If you are using the fsType ext4 (as in my example) you can run the resize2fs command from within your POD to give your container the correct new size:

# resize2fs /dev/rbd[number]

You need to replace [number] with the correct rbd image mounted within your POD. You can check the rdb number with the command df -h.

Note: The command will only work if the resize2fs lib is installed on your container (which is for example the case for the official PostgreSQL image). Also it is important for this command that your POD runs with the securityContext privileged=true :

....         
          volumeMounts:
            - name: volume-to-resize
              mountPath: /var/lib/data
          securityContext:
            privileged: true

Using a Kubernetes Job

As an alternative to executing the resize2fs command manually you can also start a simple Kubernetes job to resize your RBD images automatically.

---
###################################################
# This job can be used to resize a ext4 filesystem
# aligned to the given size of the underlying RBD image.
###################################################
apiVersion: batch/v1
kind: Job
metadata:
  name: ext4-resize2fs
spec:
  template:
    spec:
      containers:
        - name: debian
          image: debian

          command: ["/bin/sh"]
          args:
            - -c
            - >-
                echo '******** start resizeing block device  ********' &&
                echo ...find rbd mounts to be resized.... &&
                df | grep /rbd &&
                DEVICE=`df | grep /rbd | awk '{print $1}'` &&
                echo ...resizing device $DEVICE ... &&
                resize2fs $DEVICE &&
                echo '******** resize block device completed ********'

          volumeMounts:
            - name: volume-to-resize
              mountPath: /tmp/mount2resize
          securityContext:
            privileged: true
      volumes:
        - name: volume-to-resize
          persistentVolumeClaim:
            claimName: test-pg-dbdata
      restartPolicy: Never
  backoffLimit: 1

Make sure that the PV and PVC objects exist before you run the job. Replace the PVC with the name of your PVC to be resized.

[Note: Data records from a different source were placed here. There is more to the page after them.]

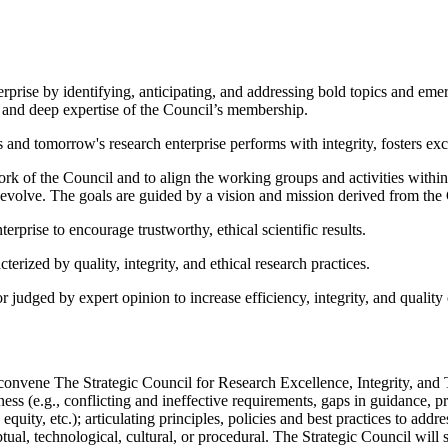
erprise by identifying, anticipating, and addressing bold topics and emerg
h and deep expertise of the Council’s membership.
's and tomorrow's research enterprise performs with integrity, fosters ex
ork of the Council and to align the working groups and activities withi
so evolve. The goals are guided by a vision and mission derived from th
erprise to encourage trustworthy, ethical scientific results.
erized by quality, integrity, and ethical research practices.
udged by expert opinion to increase efficiency, integrity, and quality 
vene The Strategic Council for Research Excellence, Integrity, and Tru
hiness (e.g., conflicting and ineffective requirements, gaps in guidance,
 equity, etc.); articulating principles, policies and best practices to ad
ual, technological, cultural, or procedural. The Strategic Council will 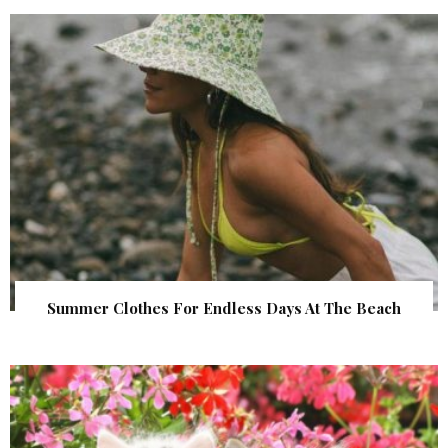
Summer Clothes For Endless Days At The Beach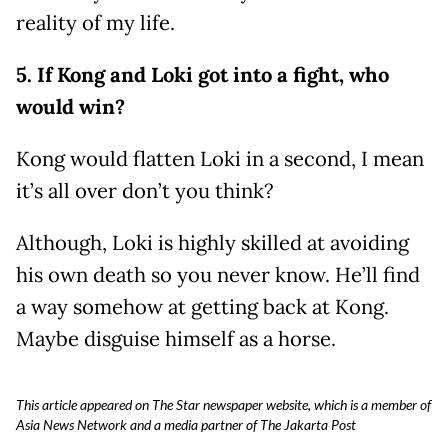
reality of my life.
5. If Kong and Loki got into a fight, who
would win?
Kong would flatten Loki in a second, I mean
it’s all over don’t you think?
Although, Loki is highly skilled at avoiding
his own death so you never know. He’ll find
a way somehow at getting back at Kong.
Maybe disguise himself as a horse.
This article appeared on The Star newspaper website, which is a member of
Asia News Network and a media partner of The Jakarta Post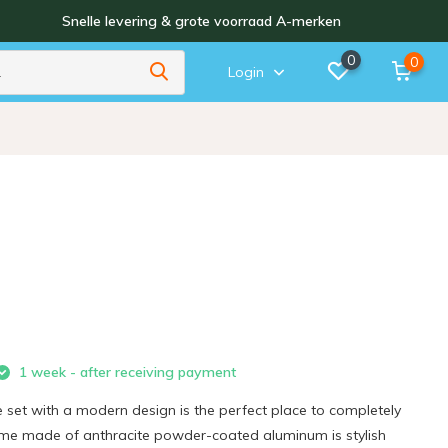
Snelle levering & grote voorraad A-merken
0
0
Login
1 week - after receiving payment
 set with a modern design is the perfect place to completely
rame made of anthracite powder-coated aluminum is stylish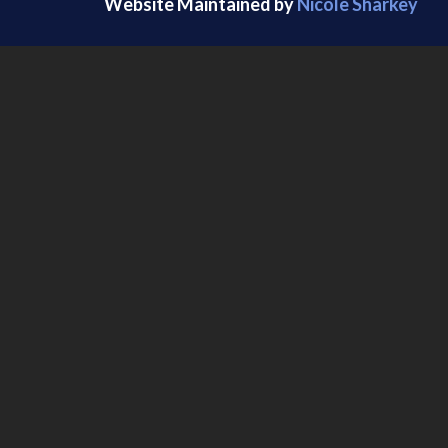
Website Maintained by
Nicole Sharkey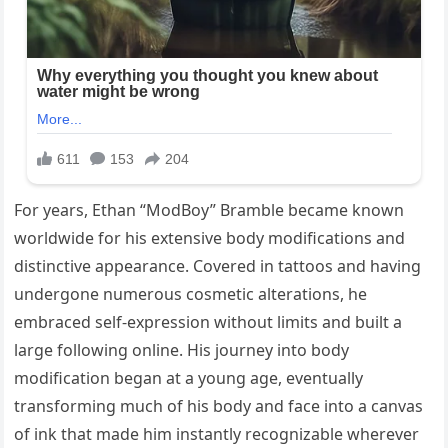
For years, Ethan “ModBoy” Bramble became known
worldwide for his extensive body modifications and
distinctive appearance. Covered in tattoos and having
undergone numerous cosmetic alterations, he
embraced self-expression without limits and built a
large following online. His journey into body
modification began at a young age, eventually
transforming much of his body and face into a canvas
of ink that made him instantly recognizable wherever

$ kubectl apply -f resize2fs.yaml

If you have any comments please post them here.

Ceph Warning that Won’t Resolve

If ceph is having a temporarily problem – e.g. a node goes down – it may happen, that you see constanctly a waring in the Web UI or also if you run

$ ceph status

In case the message is

.. daemons have recently crashed

but your ceph is up an running again and you can not see any more concerning messages you can remove the messages the force this kind of status. To do this you can run the following form your ceph console:

ceph crash ls
# lists all crash message

ceph crash archive-all
# moves the messages into the archive

This will bring back the health status to HEALTH_OK.